- [Lesetext]
|---|

Allein gegen die Mafia

Als Hitchcock 1963 an einem Bild für Die Vögel herumdachte, das aussehen sollte,
als würden Bombenflugzeuge aufscheinen in den Möwen, die auf den kalifornischen
Küstenort Bodega Bay hinabstießen, und in der Panik des kleinen Ortes die
Menschen einer bombardierten Stadt, kam er auf jene Einstellung, die in der
Filmliteratur als "der Blick Gottes" bekannt geworden ist: Wir sehen im Kino die
Möwen unter einer Kamera hervorgleiten, die irgendwo am Himmel hängen muss -
aber an welchem Haken oder Kran? Da ist keiner. Und es ist keine Flugaufnahme:
Der Ort unten steht still, die Kamera bewegt sich nicht; es handelt sich um ein
filmisches Wunder. Der Imaginateur Hitchcock bastelte unentwegt an solchen
Wundern, dieses ist ein Bild aus vier Bildern: Er hatte den Ort Bodega Bay malen
lassen; der Ort, den wir unten sehen, ist ein Gemälde, fotografiert aus der
Vogelperspektive. In diesem Gemälde waren Teile schwarz gelassen, in welche die
separat gefilmte Aktion, die Panik um die brennende Tankstelle, später
einkopiert wurde. Schritt drei: Die Kamera wurde auf einem Steilküstenstück
postiert, man warf Fische in die Luft, und die Möwen kamen, wie bestellt, und
führten ihr Kunststück des Unter-der-Kamera-Hindurchtauchens vor. So hatte
Hitchcock die gewünschte Flugbewegung auf Film. Diese ließ er von zwei
angeheuerten Frauen abmalen und Bild für Bild, wie im Zeichentrickfilm, auf das
schon entwickelte Material übertragen. So entstand "der Blick Gottes" aufs
Inferno; es waren mehrere Monate Arbeit für am Ende gut zehn Sekunden Kinofilm.

|---|

- [Bereitgestellte Daten]

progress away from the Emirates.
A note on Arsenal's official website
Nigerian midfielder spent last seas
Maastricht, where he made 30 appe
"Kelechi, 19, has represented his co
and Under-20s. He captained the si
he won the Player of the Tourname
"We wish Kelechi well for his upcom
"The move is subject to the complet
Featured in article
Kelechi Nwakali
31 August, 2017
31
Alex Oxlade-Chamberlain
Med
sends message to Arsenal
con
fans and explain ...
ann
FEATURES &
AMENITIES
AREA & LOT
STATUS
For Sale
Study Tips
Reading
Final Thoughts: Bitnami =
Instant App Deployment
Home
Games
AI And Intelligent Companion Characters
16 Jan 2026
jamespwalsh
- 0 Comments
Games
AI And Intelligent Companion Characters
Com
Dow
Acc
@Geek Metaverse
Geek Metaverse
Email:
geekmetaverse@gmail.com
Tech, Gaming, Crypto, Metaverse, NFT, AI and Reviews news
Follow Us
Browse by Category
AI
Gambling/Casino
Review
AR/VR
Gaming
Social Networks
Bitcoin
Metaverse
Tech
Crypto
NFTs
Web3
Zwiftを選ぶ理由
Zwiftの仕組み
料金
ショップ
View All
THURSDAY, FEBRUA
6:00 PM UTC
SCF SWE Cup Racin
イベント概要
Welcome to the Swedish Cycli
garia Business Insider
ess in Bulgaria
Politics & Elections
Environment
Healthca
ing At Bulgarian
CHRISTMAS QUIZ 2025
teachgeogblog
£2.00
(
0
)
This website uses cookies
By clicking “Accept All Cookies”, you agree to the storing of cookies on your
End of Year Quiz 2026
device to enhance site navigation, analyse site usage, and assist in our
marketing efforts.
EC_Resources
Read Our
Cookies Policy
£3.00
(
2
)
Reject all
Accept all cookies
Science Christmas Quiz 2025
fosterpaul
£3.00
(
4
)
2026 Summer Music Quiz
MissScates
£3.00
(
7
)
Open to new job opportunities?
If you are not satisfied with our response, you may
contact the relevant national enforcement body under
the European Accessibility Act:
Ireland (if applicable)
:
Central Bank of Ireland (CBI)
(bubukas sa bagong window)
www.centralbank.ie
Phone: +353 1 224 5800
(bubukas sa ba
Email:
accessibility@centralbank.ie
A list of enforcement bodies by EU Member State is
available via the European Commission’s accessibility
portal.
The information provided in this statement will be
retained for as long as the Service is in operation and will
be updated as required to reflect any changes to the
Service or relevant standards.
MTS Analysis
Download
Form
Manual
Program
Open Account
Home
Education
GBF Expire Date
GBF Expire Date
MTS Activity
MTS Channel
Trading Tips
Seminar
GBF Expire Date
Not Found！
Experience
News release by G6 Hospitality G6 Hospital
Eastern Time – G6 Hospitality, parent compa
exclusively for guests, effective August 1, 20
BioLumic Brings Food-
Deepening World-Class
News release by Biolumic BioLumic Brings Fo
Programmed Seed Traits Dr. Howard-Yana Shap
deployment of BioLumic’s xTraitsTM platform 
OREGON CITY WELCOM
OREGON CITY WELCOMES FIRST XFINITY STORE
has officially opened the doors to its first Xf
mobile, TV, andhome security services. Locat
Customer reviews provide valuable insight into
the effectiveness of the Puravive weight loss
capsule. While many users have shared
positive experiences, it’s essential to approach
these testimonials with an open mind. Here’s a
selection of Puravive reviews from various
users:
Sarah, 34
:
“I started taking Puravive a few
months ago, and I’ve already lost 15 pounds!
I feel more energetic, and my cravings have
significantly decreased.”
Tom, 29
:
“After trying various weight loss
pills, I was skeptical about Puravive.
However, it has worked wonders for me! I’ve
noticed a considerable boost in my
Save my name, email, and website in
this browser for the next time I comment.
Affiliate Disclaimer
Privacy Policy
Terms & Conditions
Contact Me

|---|

- [Fragen zum Text]
A. Beantworte die folgenden Fragen zum Lesetext über Hitchcocks Möwenaufnahme:
(i) In welchem Jahr dachte Hitchcock über das Bild für Die Vögel nach?
(ii) Was ist der Ort, den man unten im Bild sieht, in Wirklichkeit?
(iii) Wie viele Frauen malten die gefilmte Flugbewegung ab?
B. Führe den Lesetext über Hitchcocks Möwenaufnahme im Anschluss an seinen letzten Satz mit einigen weiteren Sätzen fort.

- [Lösungen]
A.
(i) 1963
(ii) Ein Gemälde von Bodega Bay, aus der Vogelperspektive fotografiert
(iii) Zwei

B.
Die Illusion ist perfekt und bleibt es auch dann, wenn man den technischen
Hergang kennt; man glaubt, aus 5000 Meter Höhe zu blicken, und klinkt sich ein
in den Sturzflug der Vögel. Die Intensität, mit der sich Hitchcocks
entscheidende Einstellungen einprägen, kommt aus dieser Künstlichkeit: im Kopf
entworfene Bilder, "gesehen" mit einem anderen Organ als dem Auge; zuerst
gezeichnet, dann auf Film gezaubert und auf Leinwände gebracht. Ebenso hält man
die Töne des Films auch dann noch für Möwengeschrei, wenn man ihre elektronische
Herkunft "kennt".

Auf solche Bilder war das Kino des Bildermonteurs Jean-Luc Godard nie aus. Aber
auch er montiert in seinen Filmen Bilder, von denen man sich fragt, mit "welchem
Auge" sie gesehen sind; Antwort: mit keinem Auge. Das geschichtete
Übereinanderlegen von Bildern bei Godard, das ebenso "Visionen" folgt wie das
von Hitchcock, arbeitet mit völlig anderen Mitteln. In verdichtetster Form ist
das vielleicht zu sehen in Godards Film Deutschland Neu(n) Null aus dem Jahre
1991. In die Dreharbeiten zu diesem TV-Film Godards zur Einsamkeit der DDR fiel
der Mauerfall; so wurde er zum Deutschland-im-Jahre-Neu(n)-Null-Film. (Das
Berliner Ensemble zeigte ihn zu Brechts 100. Geburtstag, um den einbalsamierten
Toten im Stahlsarg auf dem Laufenden zu halten in Sachen "deutsche politische
Geografie".)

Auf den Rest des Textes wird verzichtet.